While that correlation has returned with a vengeance over the past two days after the U.S. Federal Reserve's decision to plough another $1 trillion into the economy ignited inflation concerns, renewing buying and driving up prices, some analysts say the brief breakdown may have signalled a subtle change.

"There will be a correlation as long as SPDR holdings are rising because the fund is gold itself, but it has become less clear that the fund's rises will lead to a big gain in the market," said Yuichi Ikemizu, Tokyo branch manager at Standard Bank Plc.

Part of the reason is that more than ever, physical demand from ETF investors -- who collectively now hold more gold than the Swiss central bank -- is being met by a surge in supplies of scrap gold sold by retailers and everyday people looking to capitalise on gold's 140 percent rise over the past four years.

But it also highlights the potential for divergent views between investors who put money into the SPDR -- a security that is as accessible to retail and other investors as any company share -- versus COMEX futures or the inter-bank bullion market, restricted to major players and institutions.

"The volumes into the ETF will sometimes drive market sentiment from an inter-bank perspective as well," said Darren Heathcote of Investec Australia. "But (a few days ago) there wasn't the confidence to take on longs."

Instead, he said, other factors took precedence, including signs of a recovery on equity markets and a renewed decline in the U.S. dollar, which gathered pace from Wednesday.

"When we go through a period of low activity in things like the ETFs, the market does tend to focus on other areas. Sometimes it's hard to drag it's focus away."

Some analysts say it raises questions about the focus on ETF investment as an indicator of the broader market, which also includes heavy trade of futures and physical bars.

"Risk-taking behaviour is different for SPDR and the spot market. Spot players take the risk by buying and selling, and a volatile spot market is advantageous for SPDR which is stable given the nature of its investors," said Shuji Sugata, a manager in Mitsubishi Corp Futures and Securities' research team.

STEADY GAINS, FEW LOSSES

SPDR has generally stayed on an uptrend since its debut in 2004, but the broad appeal to a wide spectrum of the investment community from mom-and-pop investors to pension funds, means volume is unlikely to fall sharply.

After hitting an 11-month high above $1,000 on Feb. 20, spot gold fell back below $900 earlier this month for the first time in a month, and has now rebounded to above $960 an ounce.

SPDR holdings surged 300 tonnes, or nearly 40 percent, in the past five months since financial markets tumbled on a deepening banking crisis, playing a big role in pushing up spot gold prices while other commodities remained slack.

During that rise, prices and inflows clearly moved in sync: from Jan. 14 to Jan. 31, spot gold rose 14 percent and ETF holdings rose 6.7 percent; from Feb. 9 to Feb. 21, spot gold rose more than 11 percent, while ETF holdings surged 17 percent.

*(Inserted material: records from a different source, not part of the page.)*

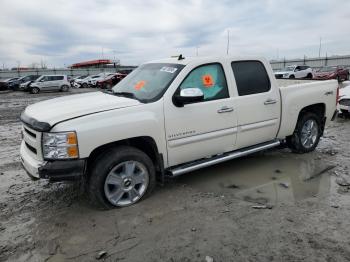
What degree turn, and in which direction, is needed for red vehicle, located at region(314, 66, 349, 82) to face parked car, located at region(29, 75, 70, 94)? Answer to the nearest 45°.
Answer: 0° — it already faces it

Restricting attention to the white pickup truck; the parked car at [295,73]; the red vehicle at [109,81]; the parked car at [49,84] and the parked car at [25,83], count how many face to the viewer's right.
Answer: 0

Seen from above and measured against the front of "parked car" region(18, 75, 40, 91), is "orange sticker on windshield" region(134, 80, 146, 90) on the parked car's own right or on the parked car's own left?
on the parked car's own left

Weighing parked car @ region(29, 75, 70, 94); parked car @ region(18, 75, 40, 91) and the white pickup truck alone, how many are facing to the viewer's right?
0

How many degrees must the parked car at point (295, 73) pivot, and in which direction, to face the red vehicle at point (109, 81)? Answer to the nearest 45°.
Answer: approximately 45° to its right

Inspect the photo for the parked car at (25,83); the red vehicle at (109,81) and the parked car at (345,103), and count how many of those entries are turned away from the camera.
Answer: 0

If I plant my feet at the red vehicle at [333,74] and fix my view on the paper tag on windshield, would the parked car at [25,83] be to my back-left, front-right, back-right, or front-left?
front-right

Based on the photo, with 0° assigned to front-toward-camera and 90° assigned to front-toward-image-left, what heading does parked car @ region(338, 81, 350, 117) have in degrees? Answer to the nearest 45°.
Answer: approximately 45°

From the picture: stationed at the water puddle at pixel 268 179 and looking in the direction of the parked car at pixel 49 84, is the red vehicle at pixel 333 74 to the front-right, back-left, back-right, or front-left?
front-right

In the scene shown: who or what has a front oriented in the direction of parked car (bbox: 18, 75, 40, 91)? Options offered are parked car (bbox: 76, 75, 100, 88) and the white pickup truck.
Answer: parked car (bbox: 76, 75, 100, 88)

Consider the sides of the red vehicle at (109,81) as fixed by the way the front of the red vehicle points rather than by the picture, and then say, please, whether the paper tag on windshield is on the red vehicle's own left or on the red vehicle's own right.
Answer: on the red vehicle's own left

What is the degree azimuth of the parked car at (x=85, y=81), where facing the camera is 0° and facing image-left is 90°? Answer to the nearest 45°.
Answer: approximately 45°

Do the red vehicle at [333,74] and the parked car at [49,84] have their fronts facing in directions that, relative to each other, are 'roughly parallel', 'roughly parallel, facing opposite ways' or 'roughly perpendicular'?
roughly parallel

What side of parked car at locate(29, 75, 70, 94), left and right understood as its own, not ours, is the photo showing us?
left

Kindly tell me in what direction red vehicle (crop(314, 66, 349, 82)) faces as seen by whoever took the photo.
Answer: facing the viewer and to the left of the viewer

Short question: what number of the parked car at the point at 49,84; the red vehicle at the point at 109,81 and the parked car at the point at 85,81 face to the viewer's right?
0
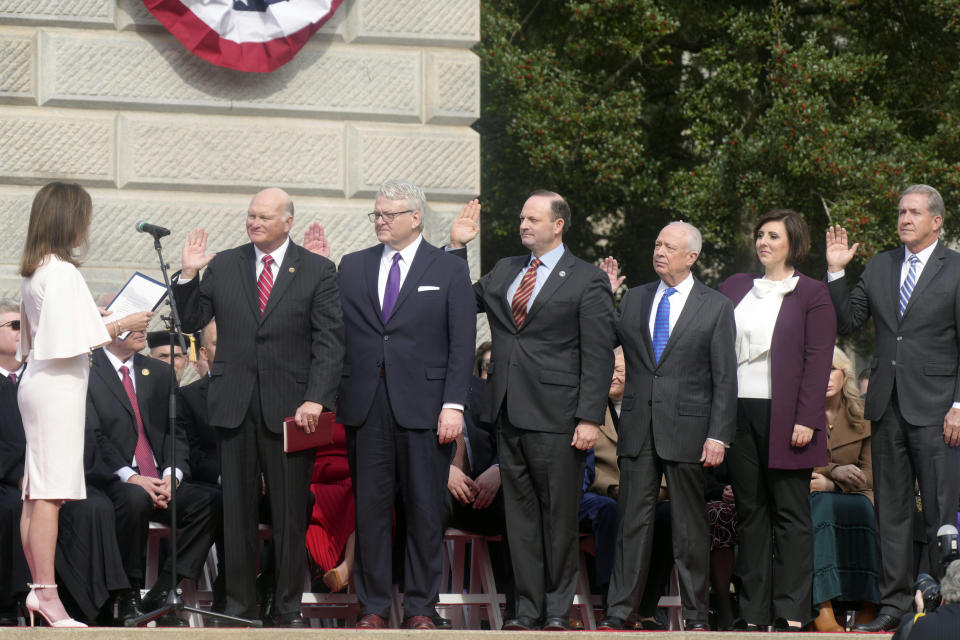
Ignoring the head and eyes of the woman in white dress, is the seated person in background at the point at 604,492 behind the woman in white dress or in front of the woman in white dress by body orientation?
in front

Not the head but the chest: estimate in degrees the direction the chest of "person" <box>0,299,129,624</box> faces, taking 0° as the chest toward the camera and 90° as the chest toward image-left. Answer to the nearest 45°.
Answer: approximately 315°

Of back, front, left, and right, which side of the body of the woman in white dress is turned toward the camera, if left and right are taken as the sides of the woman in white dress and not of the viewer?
right

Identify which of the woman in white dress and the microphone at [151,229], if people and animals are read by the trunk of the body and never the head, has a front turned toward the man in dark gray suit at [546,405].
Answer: the woman in white dress

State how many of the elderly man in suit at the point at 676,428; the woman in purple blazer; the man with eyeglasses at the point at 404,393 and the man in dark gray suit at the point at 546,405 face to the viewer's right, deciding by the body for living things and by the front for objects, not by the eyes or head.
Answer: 0

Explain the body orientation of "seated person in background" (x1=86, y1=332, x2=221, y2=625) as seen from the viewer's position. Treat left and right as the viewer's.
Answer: facing the viewer

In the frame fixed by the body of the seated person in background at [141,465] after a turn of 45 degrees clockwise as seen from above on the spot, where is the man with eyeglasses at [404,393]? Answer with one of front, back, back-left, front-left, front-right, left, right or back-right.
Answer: left

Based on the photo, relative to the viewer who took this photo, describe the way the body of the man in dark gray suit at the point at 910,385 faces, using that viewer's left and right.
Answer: facing the viewer and to the left of the viewer

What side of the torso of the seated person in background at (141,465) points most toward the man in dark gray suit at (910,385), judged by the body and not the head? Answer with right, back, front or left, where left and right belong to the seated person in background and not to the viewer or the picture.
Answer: left

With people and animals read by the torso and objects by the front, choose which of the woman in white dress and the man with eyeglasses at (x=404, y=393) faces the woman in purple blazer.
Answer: the woman in white dress

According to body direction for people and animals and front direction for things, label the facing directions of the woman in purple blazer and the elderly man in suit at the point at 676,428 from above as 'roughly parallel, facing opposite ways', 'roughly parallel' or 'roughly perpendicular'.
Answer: roughly parallel

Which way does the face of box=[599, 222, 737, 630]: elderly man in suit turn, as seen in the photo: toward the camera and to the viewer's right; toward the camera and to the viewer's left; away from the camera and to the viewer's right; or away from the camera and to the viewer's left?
toward the camera and to the viewer's left

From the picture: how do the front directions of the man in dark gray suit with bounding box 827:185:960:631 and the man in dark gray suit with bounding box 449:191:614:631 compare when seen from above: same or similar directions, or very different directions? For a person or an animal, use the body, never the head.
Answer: same or similar directions

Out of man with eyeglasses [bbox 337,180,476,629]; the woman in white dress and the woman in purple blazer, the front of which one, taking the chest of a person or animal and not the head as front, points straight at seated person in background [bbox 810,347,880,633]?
the woman in white dress

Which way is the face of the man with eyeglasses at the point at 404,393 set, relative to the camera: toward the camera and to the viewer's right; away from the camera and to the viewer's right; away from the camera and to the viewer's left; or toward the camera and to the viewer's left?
toward the camera and to the viewer's left

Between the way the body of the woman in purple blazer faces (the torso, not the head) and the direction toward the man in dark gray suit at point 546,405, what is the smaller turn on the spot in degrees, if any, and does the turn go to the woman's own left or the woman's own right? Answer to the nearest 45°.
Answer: approximately 45° to the woman's own right
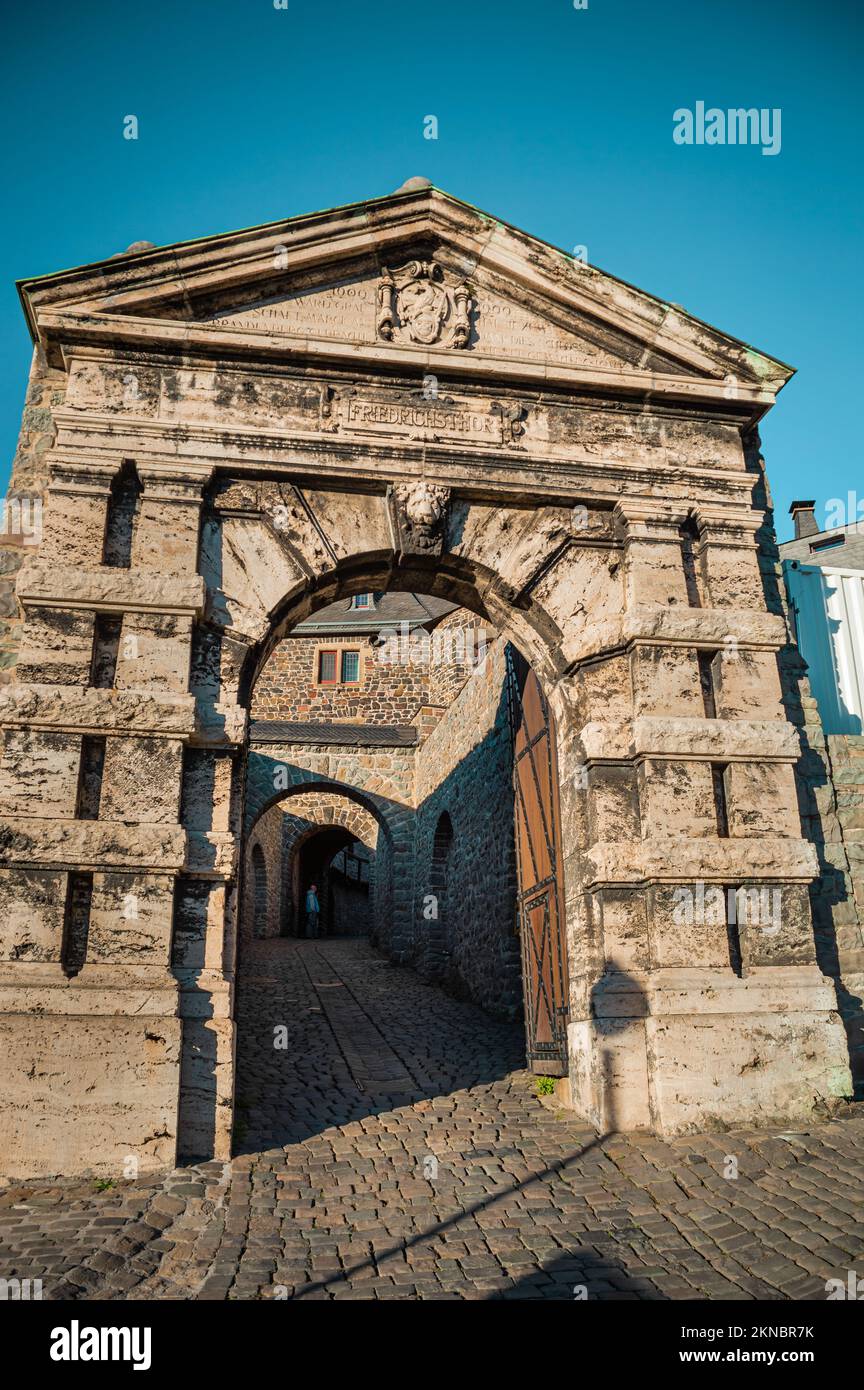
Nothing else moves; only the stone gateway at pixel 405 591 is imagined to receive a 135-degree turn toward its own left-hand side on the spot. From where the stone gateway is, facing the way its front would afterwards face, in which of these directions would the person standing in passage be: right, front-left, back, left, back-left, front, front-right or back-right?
front-left

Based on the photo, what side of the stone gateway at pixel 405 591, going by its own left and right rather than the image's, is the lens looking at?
front

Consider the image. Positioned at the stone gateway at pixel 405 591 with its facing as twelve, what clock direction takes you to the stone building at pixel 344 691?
The stone building is roughly at 6 o'clock from the stone gateway.
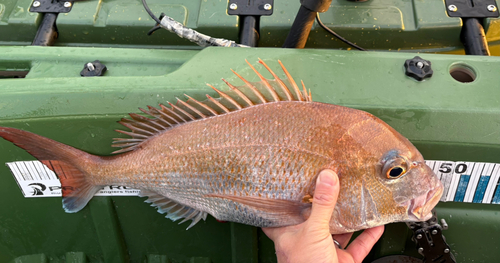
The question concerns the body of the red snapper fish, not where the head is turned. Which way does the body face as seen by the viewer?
to the viewer's right
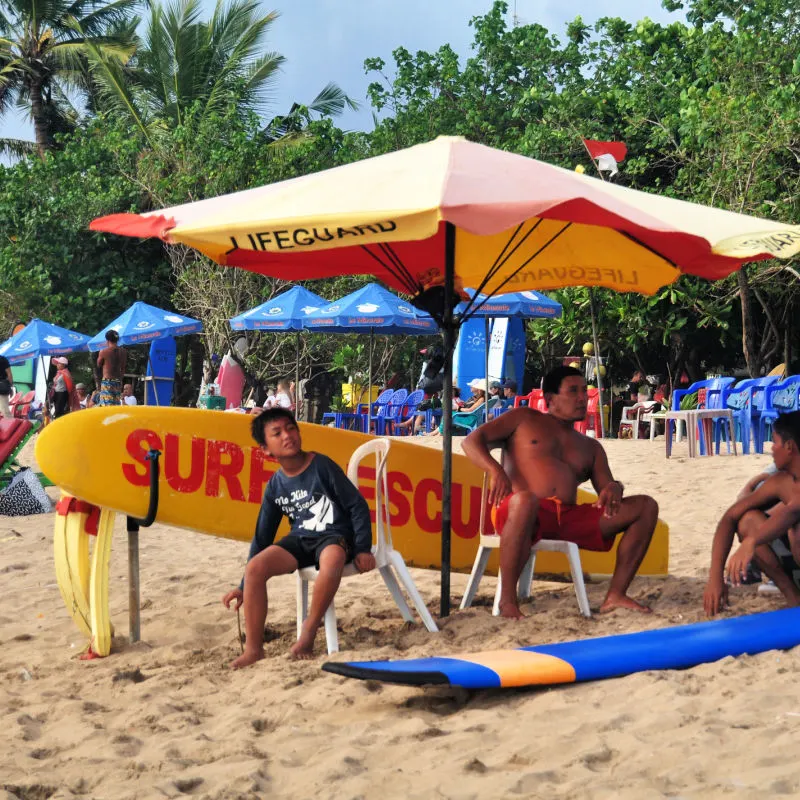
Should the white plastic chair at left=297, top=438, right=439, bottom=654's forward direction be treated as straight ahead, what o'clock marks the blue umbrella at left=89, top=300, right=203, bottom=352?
The blue umbrella is roughly at 4 o'clock from the white plastic chair.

The link was similar in September when risk aversion surged as the credit crisis exploded.

The relationship has traditionally been poor at times of falling prices -- after each of those surges, spot gold has fallen, often precipitously, while investors held tight.

But this week's divergence appears to be the first instance in which spot prices have flatlined or fallen while ETF holdings rise.

"What has happened is that while speculative money left the spot market, long-term investment continued to enter SPDR," said Tatsufumi Okoshi, a senior economist in the commodities research at Nomura Securities.